Para além de desenterrar muitas das históricas fotografias capturadas na Worthy Farm, e alguns dos cartazes mais recheados — a edição de 1995 oferecia, com o auge da Britpop ainda no imaginário do Reino Unido, os Oasis na ementa principal, devidamente acompanhados pelos Stone Roses, os The Cure, os Jamiroquai, Jeff Buckley ou PJ Harvey —, a exposição inclui artigos em profundidade sobre as raízes de Glastonbury e a forma como, atravessando gerações, abraçou diversas fashion statements que deixaram uma marca na cultura britânica e europeia.

Para quem esteve numa das edições e quer ajudar nesta comemoração à distância, há ainda o Glastonbury Festival People’s Playlist: uma lista de reprodução colaborativa no Spotify à qual os fãs podem juntar os temas que ouviram nos palcos da Worthy Farm e que lhes trazem recordações que até hoje preservam com carinho. “Se calhar foi a Move On Up, de Curtis Mayfield, em 1983. Talvez, terá sido a Morning Glory, dos Oasis, em 1995. Ou uma Beyoncé grávida a cantar Crazy In Love, em 2011. Ou qualquer faixa do espectáculo majestoso de David Bowie em 2000”, aponta a organização.

Corvos pelo meio

Alguns curadores e membros do Victoria & Albert Museum também deram o seu contributo para a playlist: Tom Windross, por exemplo, lembrou-se do momento em que, em 1995, trocou a actuação dos Pulp pelos Portishead e, na Tenda Acústica, ficou arrepiado com a faixa Glory Box (1995, importará reflectir, marca um período de transição na música britânica, com o denso trip-hop dos Portishead e dos Massive Attack a acelerar o processo de decomposição da Britpop).

Frisando que “a experiência do festival vai muito além dos palcos principais e dos concertos”, o sonoplasta Gareth Fry editou “Um dia na vida de Glastonbury”, uma série de gravações com “áudio em 3D” que fazem com que os ouvintes “sintam que estão no recinto”, percorrendo os diferentes sectores e espreitando os soundchecks. E, uma vez que a equipa pretende mapear o seu crescimento ao longo dos anos, os festivaleiros estão a ser convidados a “juntar” as suas memórias ao arquivo de Glastonbury, escrevendo alguns parágrafos que de alguma forma se insiram na “rica e extensa linha temporal da história do festival”.

Uma ideia não muito diferente daquela que, paralelamente, tem sido levada a cabo pela fotógrafa Emma Stoner, que trabalha com o festival e tem desenvolvido My Glastonbury Story, um projecto onde desafia pessoas que já estiveram na Worthy Farm a partilhar fotografias que contem “lembranças pessoais” relacionadas com o evento.
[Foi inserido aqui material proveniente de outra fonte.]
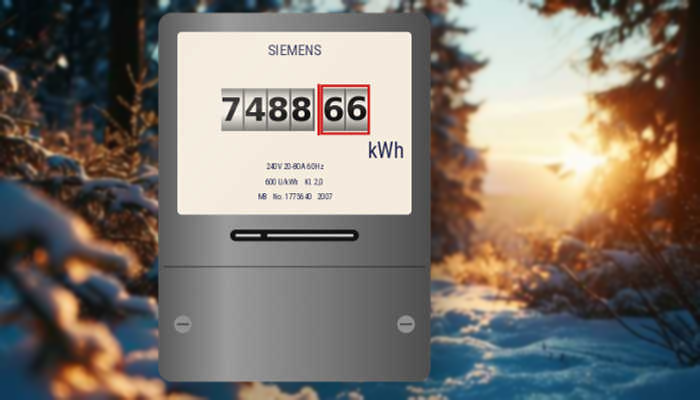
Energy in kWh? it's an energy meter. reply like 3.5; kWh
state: 7488.66; kWh
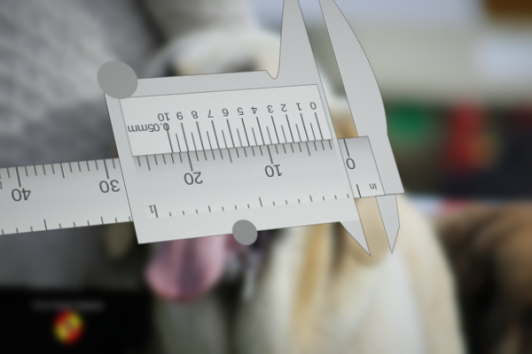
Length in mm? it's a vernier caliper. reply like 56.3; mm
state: 2.8; mm
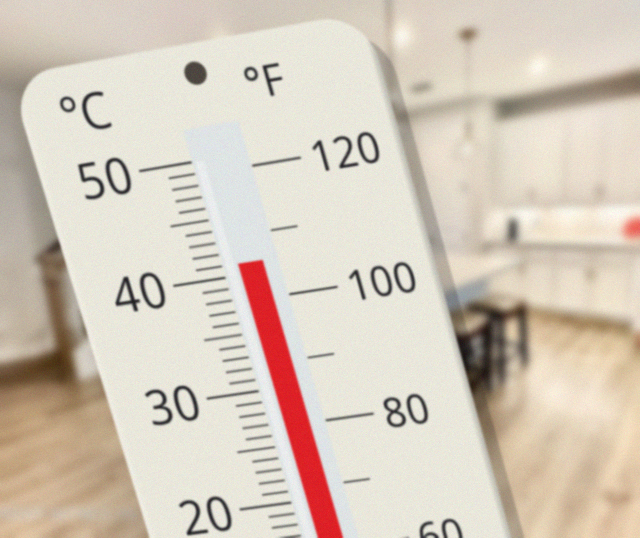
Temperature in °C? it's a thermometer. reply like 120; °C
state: 41; °C
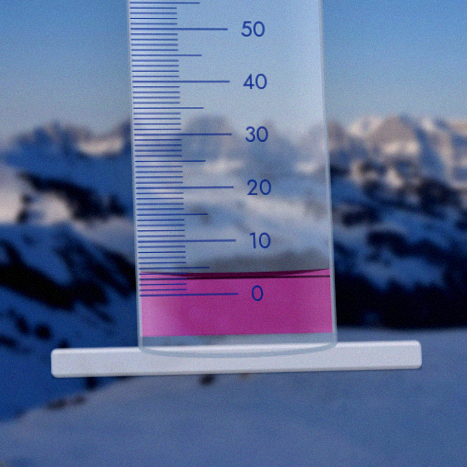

Peter Gibson, que ainda era uma criança em 1971, enviou uma fotografia em que surge com um corvo no seu ombro. Esse corvo, escreveu, decidiu fazer-lhe companhia durante quase toda a edição. “Foi uma amizade estranha: eu tinha maus presságios com corvos por causa d’O Senhor dos Anéis e d’Os Pássaros [filme de Alfred Hitchcock], mas não tinha medo nenhum deste rapaz.”

Para abrir o champanhe em grande, a organização preparou também uma espécie de edição virtual, com listas de reprodução daqueles que seriam os nomes de 2020 nos palcos principais e um documentário filmado em 2017 com os bastidores do palco John Peel — baptizado pelo lendário radialista do condado de Merseyside que morreu em 2004 e foi responsável por, durante várias décadas, “colocar no mapa” internacional muitas das grandes bandas do Reino Unido. O programa apoia-se na iniciativa da plataforma de streaming BBC iPlayer, que, durante este fim-de-semana, disponibilizará na íntegra algumas das melhores actuações desde que o festival começou a ser transmitido na televisão, em 1997. A título exemplificativo, poderão ser vistos concertos de nomes como Beyoncé, Jay-Z, Adele, Oasis, David Bowie, The Chemical Brothers, Amy Winehouse ou os Toots & The Maytals, histórico grupo jamaicano de ska e reggae.